PROVIDED ENTRIES —
◇ ◇ ◇ ◇ ◇ ◇ ◇
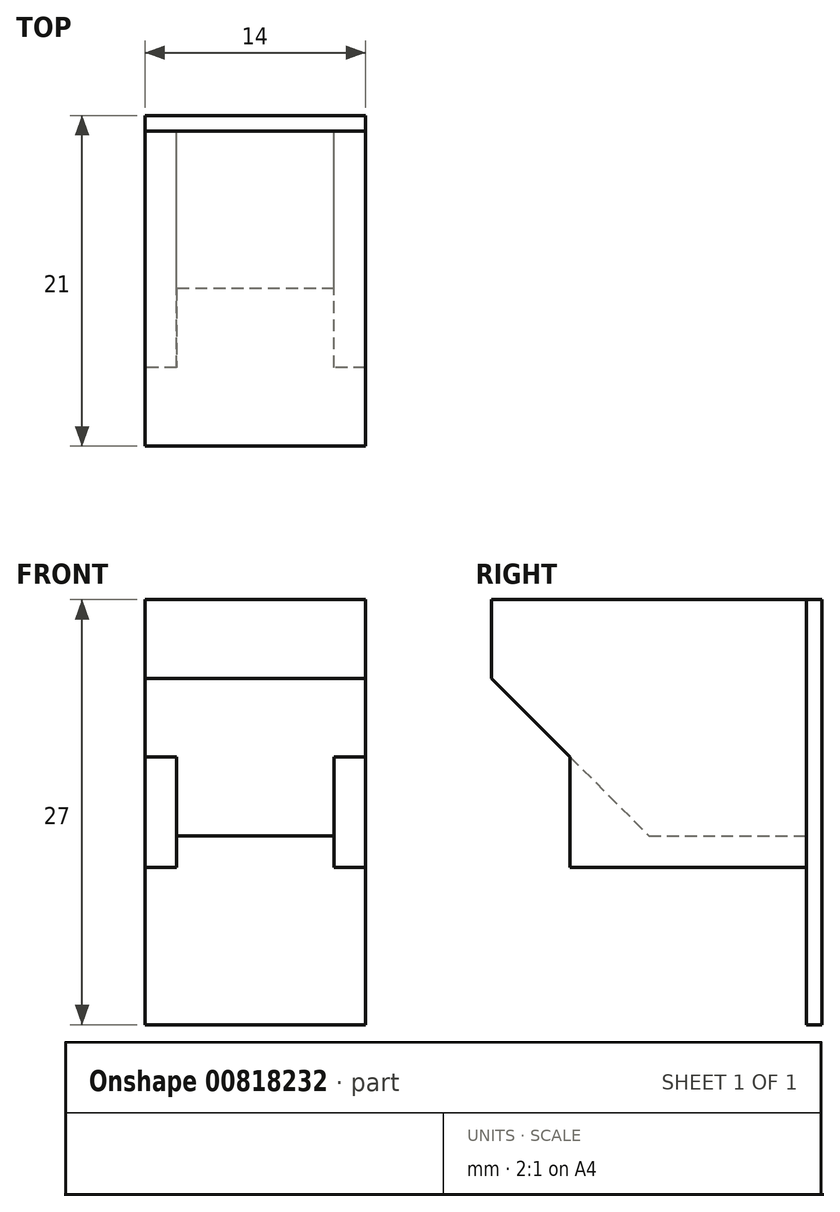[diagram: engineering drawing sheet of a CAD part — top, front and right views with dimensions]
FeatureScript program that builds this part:
annotation { "Feature Type Name" : "Feature", "Feature Type Description" : "" }
export const myFeature = defineFeature(function(context is Context, id is Id, definition is map)
    precondition{}
    {
        {
            var Q0;
            Q0=qCreatedBy(makeId("Top.planeOp"),FACE);
            var sketch = newSketch(context, id + "F0", { "sketchPlane" : qUnion([Q0])});
            skLineSegment(sketch, "E0.bottom", {"start": v(7, -10) * mm, "end": v(-7, -10) * mm});
            skLineSegment(sketch, "E0.top", {"start": v(7, 10) * mm, "end": v(-7, 10) * mm});
            skLineSegment(sketch, "E0.left", {"start": v(7, -10) * mm, "end": v(7, 10) * mm});
            skLineSegment(sketch, "E0.right", {"start": v(-7, -10) * mm, "end": v(-7, 10) * mm});
            skPoint(sketch, "E0.middle", {"position": v(0, 0) * mm});
            skSolve(sketch);
        }
        {
            var Q0;
            Q0 = qSketchRegion(id + "F0", true);
            extrude(context, id + "F1", {"entities" : qUnion([Q0]), "depth" : 15 * mm, "offsetDistance" : 25 * mm});
        }
        {
            var Q0;
            Q0=qCreatedBy(makeId("Top.planeOp"),FACE);
            var sketch = newSketch(context, id + "F2", { "sketchPlane" : qUnion([Q0])});
            skLineSegment(sketch, "E1.bottom", {"start": v(7, -5) * mm, "end": v(5, -5) * mm});
            skLineSegment(sketch, "E1.top", {"start": v(7, 10) * mm, "end": v(5, 10) * mm});
            skLineSegment(sketch, "E1.left", {"start": v(7, -5) * mm, "end": v(7, 10) * mm});
            skLineSegment(sketch, "E1.right", {"start": v(5, -5) * mm, "end": v(5, 10) * mm});
            skPoint(sketch, "E1.middle", {"position": v(6, 2.5) * mm});
            skLineSegment(sketch, "E2.1.0.0", {"start": v(-7, -5) * mm, "end": v(-7, 10) * mm});
            skLineSegment(sketch, "E2.1.0.1", {"start": v(-5, -5) * mm, "end": v(-5, 10) * mm});
            skLineSegment(sketch, "E2.1.0.2", {"start": v(-5, 10) * mm, "end": v(-7, 10) * mm});
            skLineSegment(sketch, "E2.1.0.3", {"start": v(-5, -5) * mm, "end": v(-7, -5) * mm});
            skPoint(sketch, "E2.1.0.4", {"position": v(-6, 2.5) * mm});
            skLineSegment(sketch, "E2.direction1", {"start": v(-7, -5) * mm, "end": v(5, -5) * mm, "construction": true});
            skSolve(sketch);
        }
        {
            var Q0;
            Q0 = qSketchRegion(id + "F2", true);
            extrude(context, id + "F3", {"entities" : qUnion([Q0]), "operationType" : NewBodyOperationType.ADD, "endBound" : BoundingType.SYMMETRIC, "oppositeDirection" : true, "depth" : 4 * mm, "offsetDistance" : 25 * mm});
        }
        {
            var Q0;
            Q0=qCreatedBy(makeId("Top.planeOp"),FACE);
            var sketch = newSketch(context, id + "F4", { "sketchPlane" : qUnion([Q0])});
            skLineSegment(sketch, "E3.bottom", {"start": v(7, 10) * mm, "end": v(-7, 10) * mm});
            skLineSegment(sketch, "E3.top", {"start": v(7, 11) * mm, "end": v(-7, 11) * mm});
            skLineSegment(sketch, "E3.left", {"start": v(7, 10) * mm, "end": v(7, 11) * mm});
            skLineSegment(sketch, "E3.right", {"start": v(-7, 10) * mm, "end": v(-7, 11) * mm});
            skPoint(sketch, "E3.middle", {"position": v(0, 10.5) * mm});
            skSolve(sketch);
        }
        {
            var Q0;
            Q0 = qSketchRegion(id + "F4", true);
            extrude(context, id + "F5", {"entities" : qUnion([Q0]), "oppositeDirection" : true, "depth" : 27 * mm, "offsetDistance" : 25 * mm});
        }
        {
            var Q0;
            Q0=makeQuery(id+"F5.opExtrude","SWEPT_BODY",BODY,{"disambiguationData":[OSD([sQuery(id+"F4.wireOp",EDGE,"E3.bottom"),sQuery(id+"F4.wireOp",EDGE,"E3.top"),sQuery(id+"F4.wireOp",EDGE,"E3.left"),sQuery(id+"F4.wireOp",EDGE,"E3.right")])]});
            transform(context, id + "F6", {"entities" : qUnion([Q0]), "transformType" : TransformType.TRANSLATION_3D, "dx" : 0 * mm, "dy" : 0 * mm, "dz" : 15 * mm, "makeCopy" : false});
        }
        {
            var Q0;
            Q0=makeQuery(id+"F1.opExtrude","CAP_EDGE",EDGE,{"disambiguationData":[OSD([sQuery(id+"F0.wireOp",EDGE,"E0.bottom")])],"isStart":true});
            chamfer(context, id + "F7", {"entities" : qUnion([Q0]), "width" : 10 * mm, "tangentPropagation" : true});
        }
    });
◇ ◇ ◇ ◇ ◇ ◇ ◇
GIVEN INSTRUCTION —
Pull out every line of the material that contains the string "left". Case counts.

FINISHED TASK —
            skLineSegment(sketch, "E0.left", {"start": v(7, -10) * mm, "end": v(7, 10) * mm});
            skLineSegment(sketch, "E1.left", {"start": v(7, -5) * mm, "end": v(7, 10) * mm});
            skLineSegment(sketch, "E3.left", {"start": v(7, 10) * mm, "end": v(7, 11) * mm});
            Q0=makeQuery(id+"F5.opExtrude","SWEPT_BODY",BODY,{"disambiguationData":[OSD([sQuery(id+"F4.wireOp",EDGE,"E3.bottom"),sQuery(id+"F4.wireOp",EDGE,"E3.top"),sQuery(id+"F4.wireOp",EDGE,"E3.left"),sQuery(id+"F4.wireOp",EDGE,"E3.right")])]});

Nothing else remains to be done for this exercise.